The instrument as configured for this work includes a single trap, column, and detector. However, inclusion of a second channel operating in parallel would require minimal modification by adding an additional trap and valve, and outfitting the GC with a second column and FID. Though not yet implemented here, the instrument electronics, described in detail below, are designed to enable expansion to a two-channel system with minimal modification.

2.2 Adsorbent trap and desorption program

The trap is designed to capture species with a range in volatilities by using multiple layered beds of adsorbents with different adsorptive strength following previously demonstrated designs.^33,35 The trap consists of, in order of upstream to downstream flow, 10 mg of Tenax® TA (60–80 mesh), 20 mg of Carbopack™ B (60–80 mesh), and at least 50 mg of Carbopack™ X (60–80 mesh) with ∼10 mg glass beads (50–70 sieve) on either side of each adsorbent (Fig. 1, left). Adsorbents are held in place by packing the outlet of the trap with glass beads (50–70 sieve) and then glass wool.

Because the system is not a two-step purge-and-trap system and has no focusing between the sample trap and the head of the GC column, any compound not strongly retained by the column is immediately mobile once desorbed. Desorption of the trap consequently affects peak shape of high volatility compounds, and the rapid heating and flushing of the trap is a critical instrument design. To minimize retention in the trap during desorption, the trap (manufactured by Aerosol Dynamics Inc.) consists of a 1/8′′ (3.2 mm) outer diameter, thin walled (0.13 mm) passivated metal tube, partially flattened to a thickness of roughly 1/16′′ (1.6 mm) to minimize swept volume.³³ The trap is heated using two 1/8′′ diameter, 100 watt cartridge heaters sandwiched within a low thermal mass manifold composed of two aluminum blocks (3 mm × 20 mm × 76 mm, Aerosol Dynamics Inc.). The metal blocks are grooved in the shape of the trap to hold it in place. Due to the low thermal mass of the manifold and isolation from other instrument components, heating of the manifold is achieved in under 30 seconds. The manifold also hosts a 1/32′′ K-type thermocouple which is used to monitor the temperature and control the heating of the trap.

2.3 Electronic design

A moderate cost data acquisition board (LabJack U6 Pro) is the central interface between the hardware and software and is housed within a standalone electronics enclosure (Fig. 3). An 8-channel relay board powered by a 24 VDC power supply controls six switched 24 VDC channels, and two switched 110 VAC channels; all channels are independently fused, accessed by screw terminals on the face of the enclosure, and controlled by digital out (DO) channels. The fan and valve shown in Fig. 1 are controlled by two of the 24 VDC channels. The cartridge heaters are controlled by one of the 110 VAC channels, in which a 24 VDC relay is used to switch two independent solid-state relays (SSRs, Sensata-Crydom) to provide better heat dissipation.

Fig. 3 Diagram of the control electronics. Connections between the data acquisition board and controlled instrument components are shown. A 24 V relay board controls 6 directly switched circuits, including those used for the fan and valves, and 2 switched solid state relays (SSR) that control 110 V power for the heats. Additional connections include the 6-port valve, thermocouple (TC) hub, mass flow controllers (MFC), FID signals, and GC start and stop signals.

Extracted material:
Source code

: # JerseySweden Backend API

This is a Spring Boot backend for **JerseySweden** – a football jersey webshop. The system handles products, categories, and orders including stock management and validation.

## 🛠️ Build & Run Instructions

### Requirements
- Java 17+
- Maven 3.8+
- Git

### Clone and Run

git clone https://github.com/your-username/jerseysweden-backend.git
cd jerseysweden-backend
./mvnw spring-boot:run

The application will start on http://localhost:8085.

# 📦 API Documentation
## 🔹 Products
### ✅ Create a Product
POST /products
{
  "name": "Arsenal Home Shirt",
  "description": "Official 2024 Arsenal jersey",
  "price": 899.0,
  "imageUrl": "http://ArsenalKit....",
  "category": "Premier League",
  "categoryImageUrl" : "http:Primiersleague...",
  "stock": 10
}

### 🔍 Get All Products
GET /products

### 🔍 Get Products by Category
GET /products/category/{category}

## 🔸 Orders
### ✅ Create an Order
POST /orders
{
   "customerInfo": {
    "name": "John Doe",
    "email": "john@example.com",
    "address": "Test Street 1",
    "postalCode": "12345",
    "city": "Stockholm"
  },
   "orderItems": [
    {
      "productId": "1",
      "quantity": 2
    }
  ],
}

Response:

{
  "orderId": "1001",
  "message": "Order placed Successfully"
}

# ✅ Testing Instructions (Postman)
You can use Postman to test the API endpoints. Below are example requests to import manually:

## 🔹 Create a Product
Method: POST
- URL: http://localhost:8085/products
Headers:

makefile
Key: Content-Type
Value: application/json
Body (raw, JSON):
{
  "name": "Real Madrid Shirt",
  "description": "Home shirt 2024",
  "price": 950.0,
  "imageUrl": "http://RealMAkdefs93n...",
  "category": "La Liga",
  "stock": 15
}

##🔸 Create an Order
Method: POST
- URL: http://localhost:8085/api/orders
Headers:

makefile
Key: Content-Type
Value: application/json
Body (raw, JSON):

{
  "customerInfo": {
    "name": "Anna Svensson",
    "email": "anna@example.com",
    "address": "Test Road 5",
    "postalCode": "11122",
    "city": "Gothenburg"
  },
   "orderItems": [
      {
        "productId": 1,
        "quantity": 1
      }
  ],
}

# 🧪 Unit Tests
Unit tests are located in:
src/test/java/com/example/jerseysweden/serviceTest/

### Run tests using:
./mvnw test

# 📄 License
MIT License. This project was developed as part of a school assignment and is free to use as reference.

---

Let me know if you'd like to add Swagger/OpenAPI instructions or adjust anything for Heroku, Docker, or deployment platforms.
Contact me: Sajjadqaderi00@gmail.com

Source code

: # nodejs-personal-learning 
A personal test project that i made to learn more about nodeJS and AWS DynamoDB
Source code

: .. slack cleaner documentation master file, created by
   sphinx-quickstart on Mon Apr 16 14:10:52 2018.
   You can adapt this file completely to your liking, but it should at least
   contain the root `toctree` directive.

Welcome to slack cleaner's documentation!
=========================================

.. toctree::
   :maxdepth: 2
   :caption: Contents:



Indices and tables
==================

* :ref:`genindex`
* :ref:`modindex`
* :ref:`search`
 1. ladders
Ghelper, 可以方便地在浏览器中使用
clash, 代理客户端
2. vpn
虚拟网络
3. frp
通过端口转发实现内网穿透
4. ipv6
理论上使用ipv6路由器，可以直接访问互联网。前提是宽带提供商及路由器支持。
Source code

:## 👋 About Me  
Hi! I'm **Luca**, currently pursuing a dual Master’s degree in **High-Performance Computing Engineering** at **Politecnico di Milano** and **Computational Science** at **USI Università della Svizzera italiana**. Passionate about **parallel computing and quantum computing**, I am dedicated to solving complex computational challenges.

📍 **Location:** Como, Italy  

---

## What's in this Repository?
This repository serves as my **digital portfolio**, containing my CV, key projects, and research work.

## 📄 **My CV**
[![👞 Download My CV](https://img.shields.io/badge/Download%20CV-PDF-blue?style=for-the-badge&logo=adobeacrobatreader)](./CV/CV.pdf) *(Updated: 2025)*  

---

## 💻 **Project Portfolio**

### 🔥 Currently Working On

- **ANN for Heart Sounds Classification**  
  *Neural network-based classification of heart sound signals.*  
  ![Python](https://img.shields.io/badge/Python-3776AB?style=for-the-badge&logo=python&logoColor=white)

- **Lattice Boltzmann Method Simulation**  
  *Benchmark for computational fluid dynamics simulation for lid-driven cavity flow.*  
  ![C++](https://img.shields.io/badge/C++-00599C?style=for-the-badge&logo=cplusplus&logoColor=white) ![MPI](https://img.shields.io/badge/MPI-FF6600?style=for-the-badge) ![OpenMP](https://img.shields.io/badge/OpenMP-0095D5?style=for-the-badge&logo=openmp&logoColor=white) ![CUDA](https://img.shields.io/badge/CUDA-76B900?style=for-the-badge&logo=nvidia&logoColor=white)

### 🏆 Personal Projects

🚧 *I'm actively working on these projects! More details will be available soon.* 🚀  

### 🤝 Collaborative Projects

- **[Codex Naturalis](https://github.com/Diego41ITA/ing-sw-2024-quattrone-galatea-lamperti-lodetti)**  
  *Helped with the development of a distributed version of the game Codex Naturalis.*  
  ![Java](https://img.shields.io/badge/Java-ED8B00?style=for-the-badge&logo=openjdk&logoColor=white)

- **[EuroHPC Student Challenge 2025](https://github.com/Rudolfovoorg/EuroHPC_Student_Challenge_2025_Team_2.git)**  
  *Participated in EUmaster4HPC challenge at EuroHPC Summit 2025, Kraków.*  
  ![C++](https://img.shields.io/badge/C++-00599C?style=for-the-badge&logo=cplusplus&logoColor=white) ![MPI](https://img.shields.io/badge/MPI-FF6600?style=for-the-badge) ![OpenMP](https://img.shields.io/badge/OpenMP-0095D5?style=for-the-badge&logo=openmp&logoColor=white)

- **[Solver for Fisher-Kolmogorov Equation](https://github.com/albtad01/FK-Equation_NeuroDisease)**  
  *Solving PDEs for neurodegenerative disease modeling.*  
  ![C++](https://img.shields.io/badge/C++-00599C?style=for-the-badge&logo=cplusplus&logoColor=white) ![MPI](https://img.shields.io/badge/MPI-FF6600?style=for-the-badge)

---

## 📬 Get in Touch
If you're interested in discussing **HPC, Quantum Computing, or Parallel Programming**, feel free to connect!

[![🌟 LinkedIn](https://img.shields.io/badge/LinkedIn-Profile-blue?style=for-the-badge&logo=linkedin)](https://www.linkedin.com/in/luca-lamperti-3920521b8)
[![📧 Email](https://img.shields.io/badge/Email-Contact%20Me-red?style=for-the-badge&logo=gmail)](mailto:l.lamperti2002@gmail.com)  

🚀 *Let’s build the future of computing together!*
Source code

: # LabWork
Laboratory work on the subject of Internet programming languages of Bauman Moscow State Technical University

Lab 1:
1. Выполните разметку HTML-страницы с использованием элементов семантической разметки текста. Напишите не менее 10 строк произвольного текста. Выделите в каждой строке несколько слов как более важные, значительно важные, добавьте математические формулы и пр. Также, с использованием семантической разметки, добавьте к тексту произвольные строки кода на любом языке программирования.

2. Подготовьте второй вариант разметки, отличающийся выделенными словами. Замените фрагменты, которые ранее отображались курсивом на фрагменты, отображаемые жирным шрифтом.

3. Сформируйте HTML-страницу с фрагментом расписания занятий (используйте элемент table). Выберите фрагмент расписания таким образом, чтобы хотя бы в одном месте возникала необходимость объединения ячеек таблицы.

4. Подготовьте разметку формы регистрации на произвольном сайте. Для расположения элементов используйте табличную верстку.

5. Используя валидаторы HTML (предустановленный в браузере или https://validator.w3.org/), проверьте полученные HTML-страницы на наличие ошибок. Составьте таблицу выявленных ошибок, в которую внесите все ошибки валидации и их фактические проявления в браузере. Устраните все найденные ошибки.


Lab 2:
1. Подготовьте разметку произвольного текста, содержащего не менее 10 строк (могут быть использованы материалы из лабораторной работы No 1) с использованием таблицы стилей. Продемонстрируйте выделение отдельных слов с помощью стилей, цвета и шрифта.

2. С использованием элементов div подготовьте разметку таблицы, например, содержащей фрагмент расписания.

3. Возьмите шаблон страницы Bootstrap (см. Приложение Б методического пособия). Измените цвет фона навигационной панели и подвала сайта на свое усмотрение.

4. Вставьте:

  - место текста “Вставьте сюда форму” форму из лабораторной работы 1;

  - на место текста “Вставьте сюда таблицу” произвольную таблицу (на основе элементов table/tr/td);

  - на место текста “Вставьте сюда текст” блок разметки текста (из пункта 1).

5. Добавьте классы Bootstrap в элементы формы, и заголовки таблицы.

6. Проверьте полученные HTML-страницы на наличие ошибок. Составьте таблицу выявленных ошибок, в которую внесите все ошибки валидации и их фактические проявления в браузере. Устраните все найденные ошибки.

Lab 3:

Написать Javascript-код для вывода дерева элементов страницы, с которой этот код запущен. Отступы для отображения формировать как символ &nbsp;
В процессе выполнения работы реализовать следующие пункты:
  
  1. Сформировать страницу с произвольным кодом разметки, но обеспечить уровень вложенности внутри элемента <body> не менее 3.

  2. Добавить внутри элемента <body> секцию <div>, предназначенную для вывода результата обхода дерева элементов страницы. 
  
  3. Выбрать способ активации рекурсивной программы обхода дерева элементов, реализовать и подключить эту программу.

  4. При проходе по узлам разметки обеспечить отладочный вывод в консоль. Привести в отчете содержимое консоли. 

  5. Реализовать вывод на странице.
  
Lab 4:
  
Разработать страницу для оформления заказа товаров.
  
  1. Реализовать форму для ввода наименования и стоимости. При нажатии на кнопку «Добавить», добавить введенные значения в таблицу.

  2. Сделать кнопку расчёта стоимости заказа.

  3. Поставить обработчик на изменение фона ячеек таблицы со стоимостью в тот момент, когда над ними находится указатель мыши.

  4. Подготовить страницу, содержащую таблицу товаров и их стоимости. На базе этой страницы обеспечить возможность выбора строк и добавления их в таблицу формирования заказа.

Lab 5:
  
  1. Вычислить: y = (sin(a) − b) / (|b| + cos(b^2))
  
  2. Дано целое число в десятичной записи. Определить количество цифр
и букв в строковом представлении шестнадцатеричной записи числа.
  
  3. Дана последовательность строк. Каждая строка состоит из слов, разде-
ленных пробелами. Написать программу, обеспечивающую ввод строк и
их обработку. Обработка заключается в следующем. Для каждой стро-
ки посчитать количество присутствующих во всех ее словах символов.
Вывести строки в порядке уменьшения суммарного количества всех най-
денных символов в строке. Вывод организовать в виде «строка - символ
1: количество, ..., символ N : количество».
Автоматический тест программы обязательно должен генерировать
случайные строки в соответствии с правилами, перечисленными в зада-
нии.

Request 1: Output, word for word, the part of the gas chromatograph instrument description that opens with the words containing "A moderate cost" and closes with "better heat dissipation.".
Request 2: Finish out the next part of the gas chromatograph instrument description, starting after its final sentence.

Expected answer 1:
A moderate cost data acquisition board (LabJack U6 Pro) is the central interface between the hardware and software and is housed within a standalone electronics enclosure (Fig. 3). An 8-channel relay board powered by a 24 VDC power supply controls six switched 24 VDC channels, and two switched 110 VAC channels; all channels are independently fused, accessed by screw terminals on the face of the enclosure, and controlled by digital out (DO) channels. The fan and valve shown in Fig. 1 are controlled by two of the 24 VDC channels. The cartridge heaters are controlled by one of the 110 VAC channels, in which a 24 VDC relay is used to switch two independent solid-state relays (SSRs, Sensata-Crydom) to provide better heat dissipation.

Expected answer 2:
Additional connections provide an interface with other instrument components. Starting and stopping of the GC-FID is enabled through a DB9 remote start/stop controlled by two digital out channels, which are pulled low to drive a change in state. Additional digital out (DO) and in (DI) channels interface with an independent controller to set and read back the state of the 6-port valve within a heated enclosure (Vici Valco HVE2), situated on top of the GC. Temperatures of the trap, valve oven, GC oven, and two points along the inlet are monitored by thermocouples connected to a commercially available thermocouple hub (HGSI TCA-MS-K-8-A4). The hub is mounted onto the enclosure in order to amplify signals from 8 thermocouples (5 are in use for the current single channel system) and convert to standard (i.e., 0–5 V) analog input (AIN). Thermocouple connections could be made directly to the data acquisition board, but the approach used here simplifies the system by avoiding the need for independent cold junction compensation and the need to separately mount thermocouple connectors on the face of the enclosure. Two mass flow controllers (MFC, model numbers MCW-500SCCM, and MC-100SCCM) are each controlled by digital-to-analog converters (DAC), with flow readback using an AIN channel. An additional AIN is available for flow measurement using a third MFC, though no DAC is available to set this flow on the data acquisition board used in this setup. Signal from up to two FIDs is read by analog inputs configured as differential-ended signals (i.e., two AI channels for detector). Many of these components are not used in the present configuration, and are instead reserved to enable expansion to a two-channel system with no additional changes; these reserved components include: one of the FID readback channels (for a second detector), the MFC readback channel (to measure flow on a second trap), up to four of the 24 VDC switched channels (for a second fan and additional valves), and one of the 110 VAC switched channels (for heating a second trap). All electronics are controlled through custom LabVIEW code (National Instruments), which sets digital outputs on a set schedule and reads back analog inputs to store as datafiles.

2.4 Automated data analysis

A key advance in the autonomous deployment is automated data processing, as the reduction and analysis of chromatographic data is time consuming and labor intensive. Automated data processing is achieved here through several software advances. First, data is automatically uploaded to an online repository using a custom, standalone executable that is configurable and compiled from open-source Python code. The code and executable are available through GitHub (https://github.com/gabrielivw/DOsync). This program monitors a folder on the instrument computer and syncs any new data files to a repository, while the same program running on an analytical computer syncs the repository to a local folder. This code is designed to interface with storage space in Amazon Web Services through the data repository DigitalOcean (https://www.digitalocean.com/), and is referred to for simplicity as “DOsync.” file types, folder locations, and digital repository locations are specified by a configuration file.

Files added to the local analytical computer are processed using an updated version of TERN, a freely-available and customizable chromatographic data analysis package in the Igor Pro programming environment (Wavemetrics, Inc.). The most recent publicly available version of this software package is available at https://sites.google.com/site/terninigor/software-download. Several advances to this package since originally described³⁴ have been implemented here to enable automated data processing. A number of new autonomous features include:

(1) Monitoring a data acquisition folder for automated ingestion of newly collected data files.

(2) Ingestion of metadata by monitoring a spreadsheet and/or file names.

(3) Fitting of peaks using default parameters that are allowed to vary between analytes to improve fits.

(4) Preliminary calibration and application to integrated data.

(5) Generation and saving of user-specified plots.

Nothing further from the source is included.